Shmygelska Alena, Hoos Holger H
Department of Computer Science, University of British Columbia, Vancouver, Canada.
BMC Bioinformatics. 2005 Feb 14;6:30. doi: 10.1186/1471-2105-6-30.
The protein folding problem is a fundamental problems in computational molecular biology and biochemical physics. Various optimisation methods have been applied to formulations of the ab-initio folding problem that are based on reduced models of protein structure, including Monte Carlo methods, Evolutionary Algorithms, Tabu Search and hybrid approaches. In our work, we have introduced an ant colony optimisation (ACO) algorithm to address the non-deterministic polynomial-time hard (NP-hard) combinatorial problem of predicting a protein's conformation from its amino acid sequence under a widely studied, conceptually simple model - the 2-dimensional (2D) and 3-dimensional (3D) hydrophobic-polar (HP) model.
We present an improvement of our previous ACO algorithm for the 2D HP model and its extension to the 3D HP model. We show that this new algorithm, dubbed ACO-HPPFP-3, performs better than previous state-of-the-art algorithms on sequences whose native conformations do not contain structural nuclei (parts of the native fold that predominantly consist of local interactions) at the ends, but rather in the middle of the sequence, and that it generally finds a more diverse set of native conformations.

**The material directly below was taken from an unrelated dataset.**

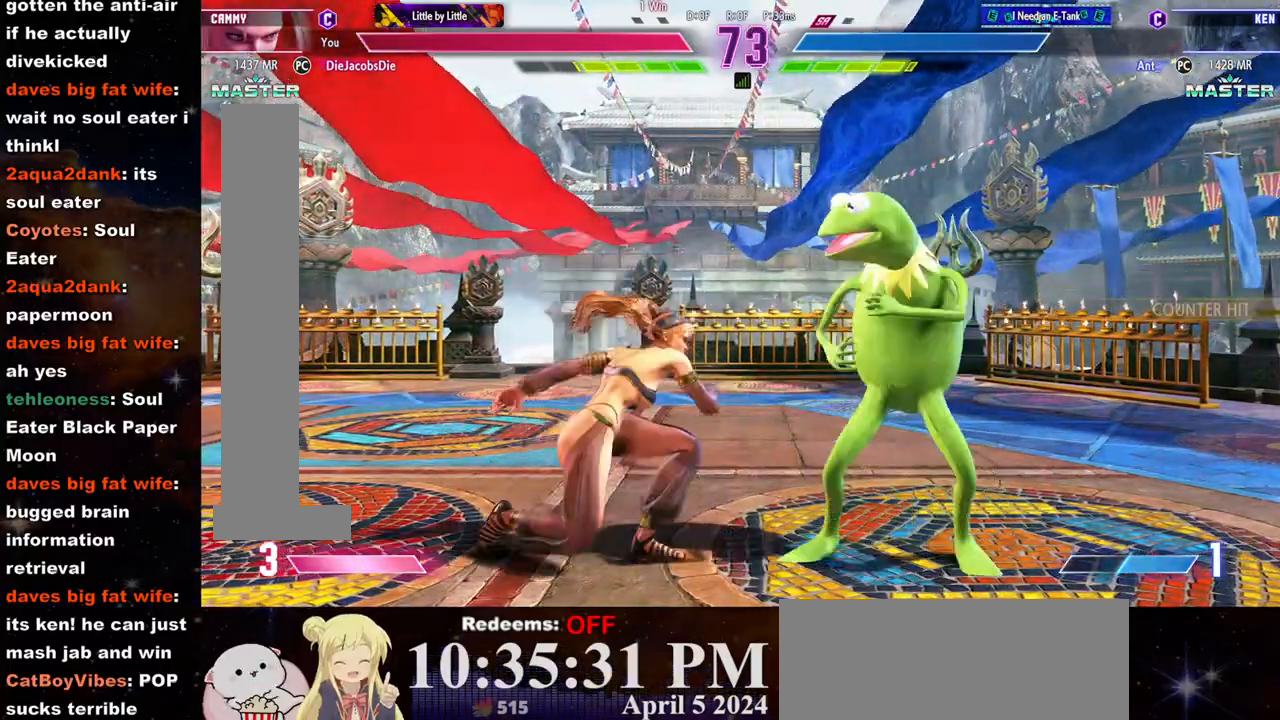
{"buttons": ["R1"], "left_stick": "left", "events": [[17, "CIRCLE", "up"], [33, "L2", "down"], [83, "left_stick", "left"], [133, "L2", "up"], [183, "R1", "down"], [233, "R1", "up"], [283, "R1", "down"], [333, "R1", "up"], [383, "R1", "down"], [433, "R1", "up"], [500, "R1", "down"]]}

The application of ACO to this bioinformatics problem compares favourably with specialised, state-of-the-art methods for the 2D and 3D HP protein folding problem; our empirical results indicate that our rather simple ACO algorithm scales worse with sequence length but usually finds a more diverse ensemble of native states. Therefore the development of ACO algorithms for more complex and realistic models of protein structure holds significant promise.

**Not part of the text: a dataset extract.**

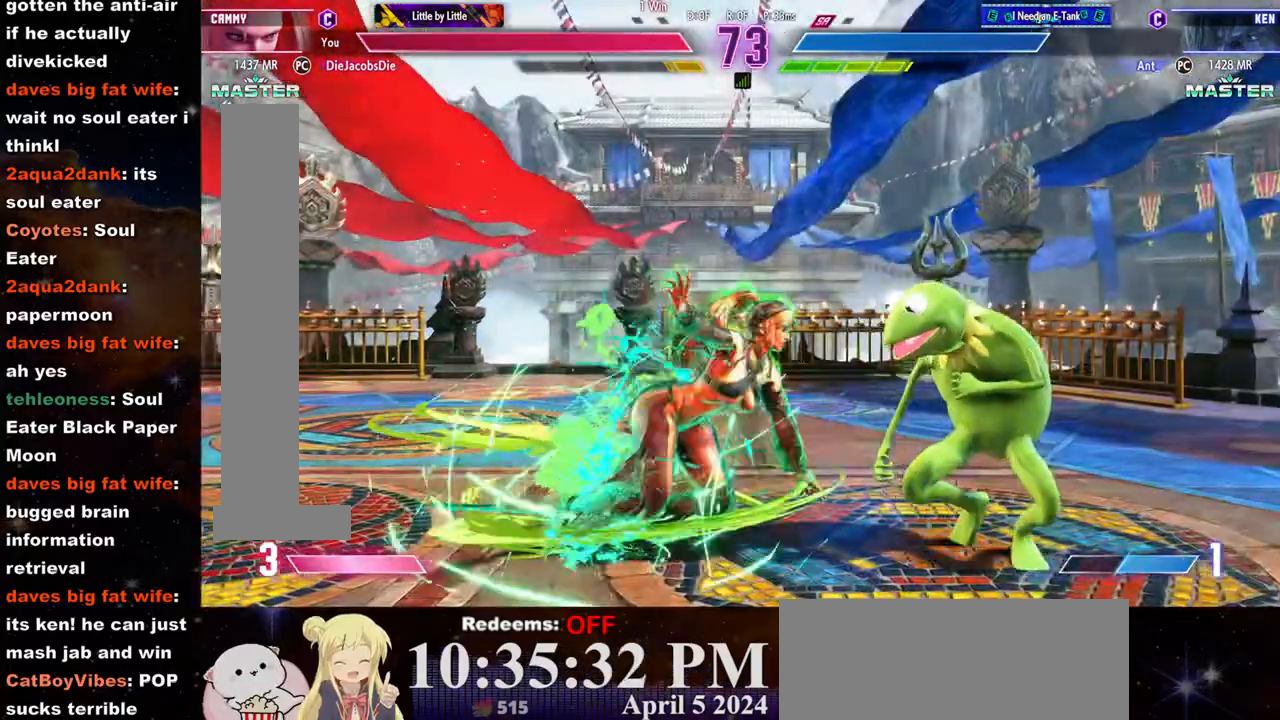
{"buttons": [], "left_stick": "center", "events": [[50, "R1", "up"], [117, "R1", "down"], [150, "R1", "up"], [267, "left_stick", "center"]]}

蛋白质折叠问题是计算分子生物学和生物化学物理学中的一个基本问题。各种优化方法已应用于基于蛋白质结构简化模型的从头折叠问题的公式化,包括蒙特卡罗方法、进化算法、禁忌搜索和混合方法。在我们的工作中,我们引入了一种蚁群优化(ACO)算法,以解决在一个广泛研究且概念简单的模型——二维(2D)和三维(3D)疏水-极性(HP)模型下,从氨基酸序列预测蛋白质构象的非确定性多项式时间难(NP-hard)组合问题。
我们展示了对先前用于二维HP模型的ACO算法的改进及其向三维HP模型的扩展。我们表明,这种名为ACO-HPPFP-3的新算法,在天然构象在序列末端不包含结构核(主要由局部相互作用组成的天然折叠部分)而是在序列中间的序列上,比先前的最先进算法表现更好,并且它通常能找到更多样化的天然构象集。
将ACO应用于这个生物信息学问题与用于二维和三维HP蛋白质折叠问题的专门的、最先进的方法相比具有优势;我们的实证结果表明,我们相当简单的ACO算法随序列长度的扩展性较差,但通常能找到更多样化的天然状态集合。因此,为更复杂和现实的蛋白质结构模型开发ACO算法具有重大前景。